(Beginning of Dataset)
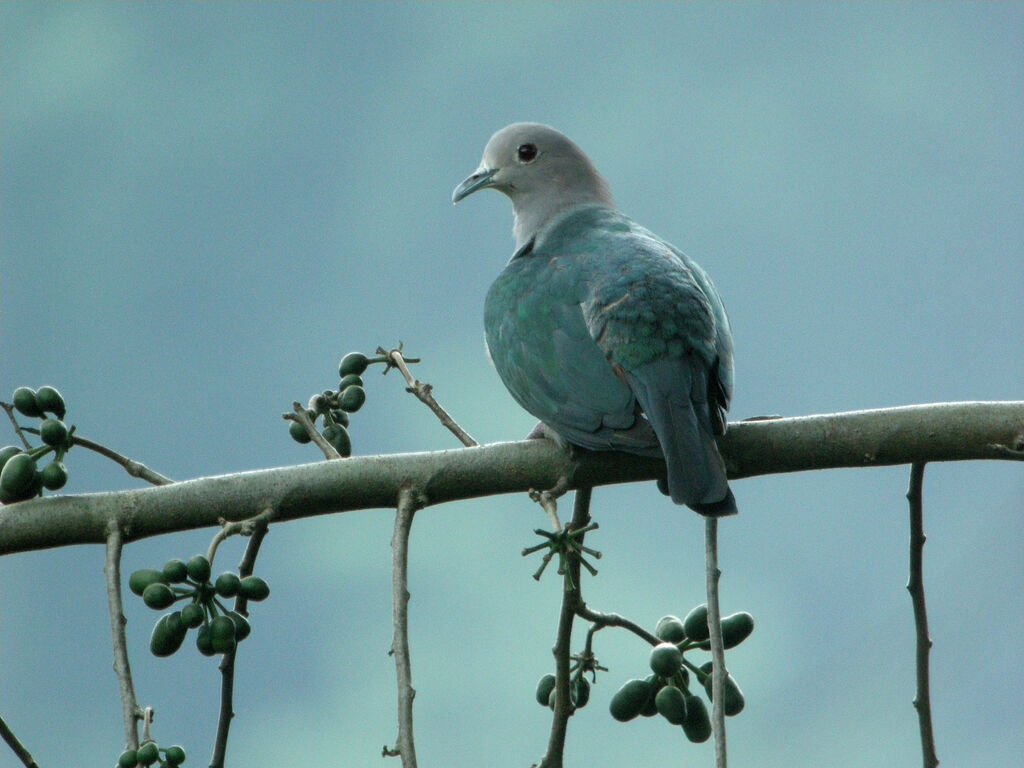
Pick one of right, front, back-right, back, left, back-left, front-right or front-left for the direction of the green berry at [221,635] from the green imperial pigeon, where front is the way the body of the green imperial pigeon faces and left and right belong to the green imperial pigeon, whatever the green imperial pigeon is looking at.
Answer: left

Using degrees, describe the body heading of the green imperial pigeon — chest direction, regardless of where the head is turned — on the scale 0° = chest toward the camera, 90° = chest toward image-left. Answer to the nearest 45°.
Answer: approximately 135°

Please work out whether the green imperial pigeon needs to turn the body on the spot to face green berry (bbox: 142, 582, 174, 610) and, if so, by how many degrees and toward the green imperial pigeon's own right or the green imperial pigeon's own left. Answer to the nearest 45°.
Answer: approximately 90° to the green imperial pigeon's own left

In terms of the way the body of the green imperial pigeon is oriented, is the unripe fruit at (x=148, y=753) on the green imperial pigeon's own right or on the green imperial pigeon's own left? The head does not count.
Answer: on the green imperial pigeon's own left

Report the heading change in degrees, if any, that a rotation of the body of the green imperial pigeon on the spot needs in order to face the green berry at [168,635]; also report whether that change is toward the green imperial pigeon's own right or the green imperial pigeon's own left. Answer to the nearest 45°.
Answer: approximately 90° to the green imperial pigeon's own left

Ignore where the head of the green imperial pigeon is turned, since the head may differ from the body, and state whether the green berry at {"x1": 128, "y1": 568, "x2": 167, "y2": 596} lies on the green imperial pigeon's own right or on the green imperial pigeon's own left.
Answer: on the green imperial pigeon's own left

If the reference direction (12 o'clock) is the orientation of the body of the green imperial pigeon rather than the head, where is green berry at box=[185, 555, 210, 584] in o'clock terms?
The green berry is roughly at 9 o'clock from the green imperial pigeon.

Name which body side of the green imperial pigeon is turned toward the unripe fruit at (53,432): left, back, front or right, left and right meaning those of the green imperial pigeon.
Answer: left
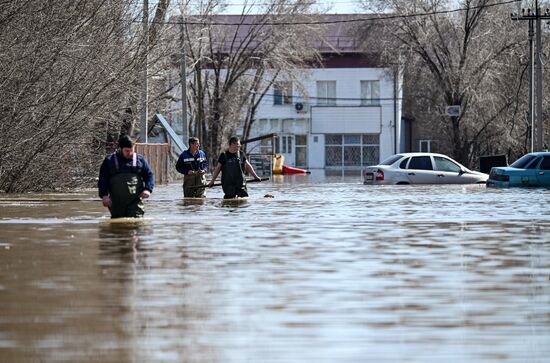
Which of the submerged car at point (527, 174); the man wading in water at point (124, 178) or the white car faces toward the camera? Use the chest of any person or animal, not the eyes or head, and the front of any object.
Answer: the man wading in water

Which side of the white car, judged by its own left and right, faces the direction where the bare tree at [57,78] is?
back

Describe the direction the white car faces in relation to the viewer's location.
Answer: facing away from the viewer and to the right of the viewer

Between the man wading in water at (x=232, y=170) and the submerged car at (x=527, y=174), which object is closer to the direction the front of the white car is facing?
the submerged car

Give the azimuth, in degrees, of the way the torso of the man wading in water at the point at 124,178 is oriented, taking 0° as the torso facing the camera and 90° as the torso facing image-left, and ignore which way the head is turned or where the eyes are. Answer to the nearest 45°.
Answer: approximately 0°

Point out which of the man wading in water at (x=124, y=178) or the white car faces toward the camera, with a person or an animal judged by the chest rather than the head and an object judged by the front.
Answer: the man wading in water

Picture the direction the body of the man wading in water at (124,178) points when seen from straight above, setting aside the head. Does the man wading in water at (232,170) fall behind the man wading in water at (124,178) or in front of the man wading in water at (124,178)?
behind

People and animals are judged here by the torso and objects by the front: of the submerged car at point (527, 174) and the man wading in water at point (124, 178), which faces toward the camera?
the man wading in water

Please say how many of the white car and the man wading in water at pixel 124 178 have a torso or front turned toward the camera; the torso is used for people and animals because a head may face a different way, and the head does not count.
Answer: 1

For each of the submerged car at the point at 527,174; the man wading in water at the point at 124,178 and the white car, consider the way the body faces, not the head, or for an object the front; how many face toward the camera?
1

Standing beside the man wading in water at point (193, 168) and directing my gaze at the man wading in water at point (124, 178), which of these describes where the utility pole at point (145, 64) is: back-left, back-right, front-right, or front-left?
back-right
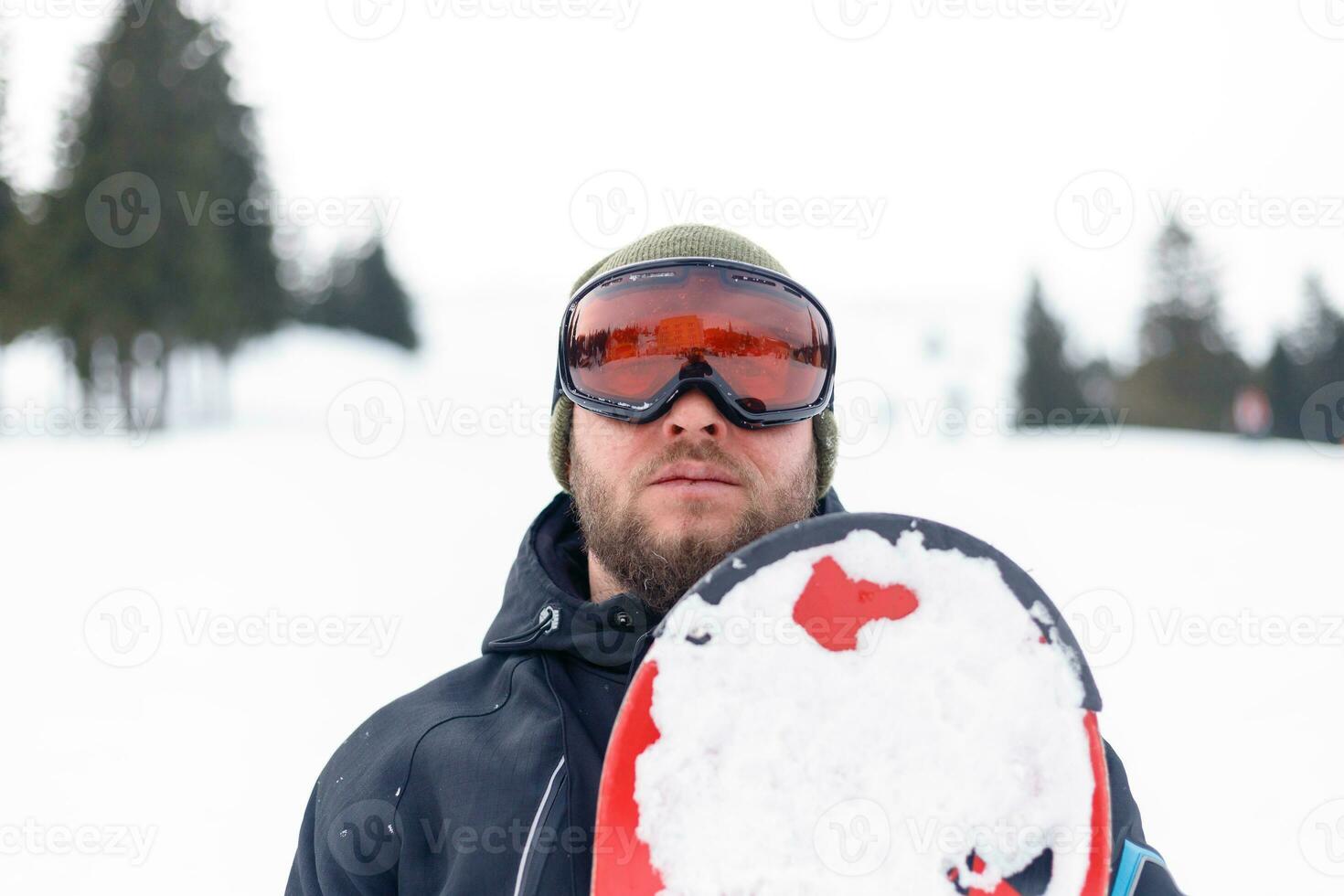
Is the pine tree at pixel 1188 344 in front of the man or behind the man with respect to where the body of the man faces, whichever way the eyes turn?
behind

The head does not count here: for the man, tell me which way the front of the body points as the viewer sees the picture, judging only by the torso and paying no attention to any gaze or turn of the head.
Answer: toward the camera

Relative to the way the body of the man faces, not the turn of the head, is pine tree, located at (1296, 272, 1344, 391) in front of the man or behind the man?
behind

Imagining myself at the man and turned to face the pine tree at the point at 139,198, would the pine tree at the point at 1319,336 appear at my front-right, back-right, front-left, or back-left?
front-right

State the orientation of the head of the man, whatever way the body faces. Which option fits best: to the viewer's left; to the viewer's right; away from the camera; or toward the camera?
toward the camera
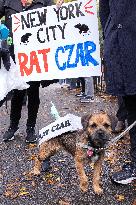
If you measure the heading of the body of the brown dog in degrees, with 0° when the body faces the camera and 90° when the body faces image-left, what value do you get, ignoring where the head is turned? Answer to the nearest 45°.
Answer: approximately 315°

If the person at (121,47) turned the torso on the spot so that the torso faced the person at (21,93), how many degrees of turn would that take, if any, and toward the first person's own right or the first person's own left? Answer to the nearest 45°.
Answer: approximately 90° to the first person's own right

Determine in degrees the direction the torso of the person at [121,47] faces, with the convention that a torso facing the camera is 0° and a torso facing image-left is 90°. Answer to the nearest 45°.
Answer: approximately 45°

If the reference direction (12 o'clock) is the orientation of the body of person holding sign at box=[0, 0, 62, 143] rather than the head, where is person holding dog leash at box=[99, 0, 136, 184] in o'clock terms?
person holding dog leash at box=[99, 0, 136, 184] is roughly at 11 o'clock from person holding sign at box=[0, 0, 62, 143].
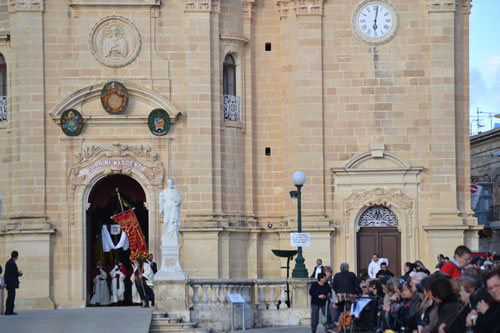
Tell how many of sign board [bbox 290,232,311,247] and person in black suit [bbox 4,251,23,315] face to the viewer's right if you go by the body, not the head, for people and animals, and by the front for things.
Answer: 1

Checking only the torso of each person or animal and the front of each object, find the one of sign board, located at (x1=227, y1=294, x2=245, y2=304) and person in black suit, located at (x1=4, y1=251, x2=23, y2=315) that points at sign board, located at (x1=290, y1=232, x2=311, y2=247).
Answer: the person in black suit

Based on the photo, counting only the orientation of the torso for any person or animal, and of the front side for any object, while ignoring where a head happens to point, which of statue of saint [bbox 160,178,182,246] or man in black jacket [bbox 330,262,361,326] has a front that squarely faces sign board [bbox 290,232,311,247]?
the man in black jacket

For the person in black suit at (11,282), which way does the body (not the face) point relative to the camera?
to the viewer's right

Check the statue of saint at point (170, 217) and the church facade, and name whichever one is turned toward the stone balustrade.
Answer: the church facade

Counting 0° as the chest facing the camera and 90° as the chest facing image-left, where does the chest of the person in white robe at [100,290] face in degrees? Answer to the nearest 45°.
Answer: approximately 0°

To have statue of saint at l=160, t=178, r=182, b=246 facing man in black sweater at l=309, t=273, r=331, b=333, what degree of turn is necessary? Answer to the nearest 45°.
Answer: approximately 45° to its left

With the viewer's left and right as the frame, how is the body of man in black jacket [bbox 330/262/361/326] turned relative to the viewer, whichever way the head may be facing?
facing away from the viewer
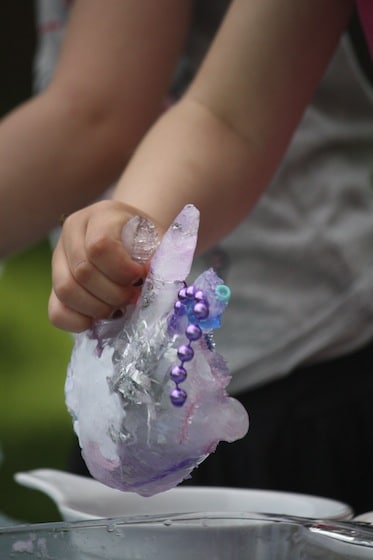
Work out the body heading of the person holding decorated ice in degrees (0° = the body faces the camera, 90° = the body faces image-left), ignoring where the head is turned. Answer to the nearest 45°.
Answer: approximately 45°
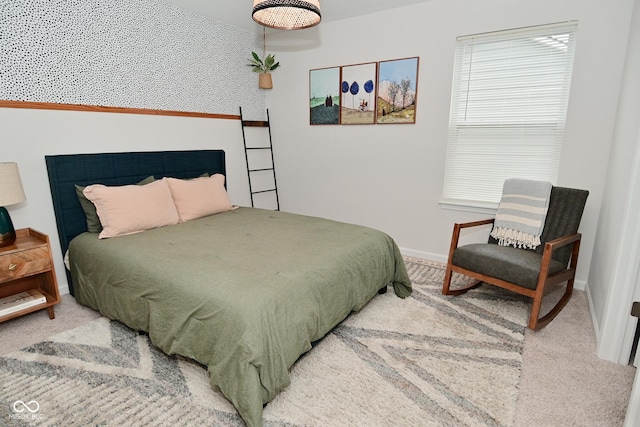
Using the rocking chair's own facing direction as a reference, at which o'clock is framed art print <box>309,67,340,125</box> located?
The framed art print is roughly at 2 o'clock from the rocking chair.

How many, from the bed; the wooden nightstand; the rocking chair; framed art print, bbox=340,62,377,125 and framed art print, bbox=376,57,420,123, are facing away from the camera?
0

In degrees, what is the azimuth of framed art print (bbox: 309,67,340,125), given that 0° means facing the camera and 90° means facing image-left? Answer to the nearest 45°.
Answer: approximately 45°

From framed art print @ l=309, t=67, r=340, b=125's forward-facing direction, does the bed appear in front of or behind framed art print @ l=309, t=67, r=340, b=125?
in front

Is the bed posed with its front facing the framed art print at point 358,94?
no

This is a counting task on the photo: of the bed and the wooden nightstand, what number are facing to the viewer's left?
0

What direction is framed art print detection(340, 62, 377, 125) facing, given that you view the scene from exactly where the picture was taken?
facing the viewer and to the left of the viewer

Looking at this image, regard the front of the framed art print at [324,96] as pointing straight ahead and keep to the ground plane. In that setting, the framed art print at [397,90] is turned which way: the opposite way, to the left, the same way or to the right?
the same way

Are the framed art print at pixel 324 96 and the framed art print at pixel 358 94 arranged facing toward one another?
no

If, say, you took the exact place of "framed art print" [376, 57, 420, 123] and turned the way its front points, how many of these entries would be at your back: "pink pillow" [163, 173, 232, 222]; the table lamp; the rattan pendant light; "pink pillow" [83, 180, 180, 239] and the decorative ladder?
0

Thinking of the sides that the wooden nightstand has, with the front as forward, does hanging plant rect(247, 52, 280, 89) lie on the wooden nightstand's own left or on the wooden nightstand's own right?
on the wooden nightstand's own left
(End of Dataset)
### [Problem]
Copy the items from the start of the records through the line with "Answer: approximately 135°", replacing "green berry" with "purple berry" and changing nothing else. Leave the pictures out of the answer.

### [Solved problem]
Pick one of right, front, back-right, back, left, back-left, front-right or front-left for the direction of the purple berry at [221,635] from the green imperial pigeon, where front is the way the body of the green imperial pigeon faces and left and right belong to the green imperial pigeon, whatever the green imperial pigeon is looking at.
Answer: left

Using degrees, describe the body heading of the green imperial pigeon — chest direction, regardless of where the head is turned — on the scale 0° = chest toward the camera, 90° = chest toward image-left. Answer to the nearest 45°.
Answer: approximately 135°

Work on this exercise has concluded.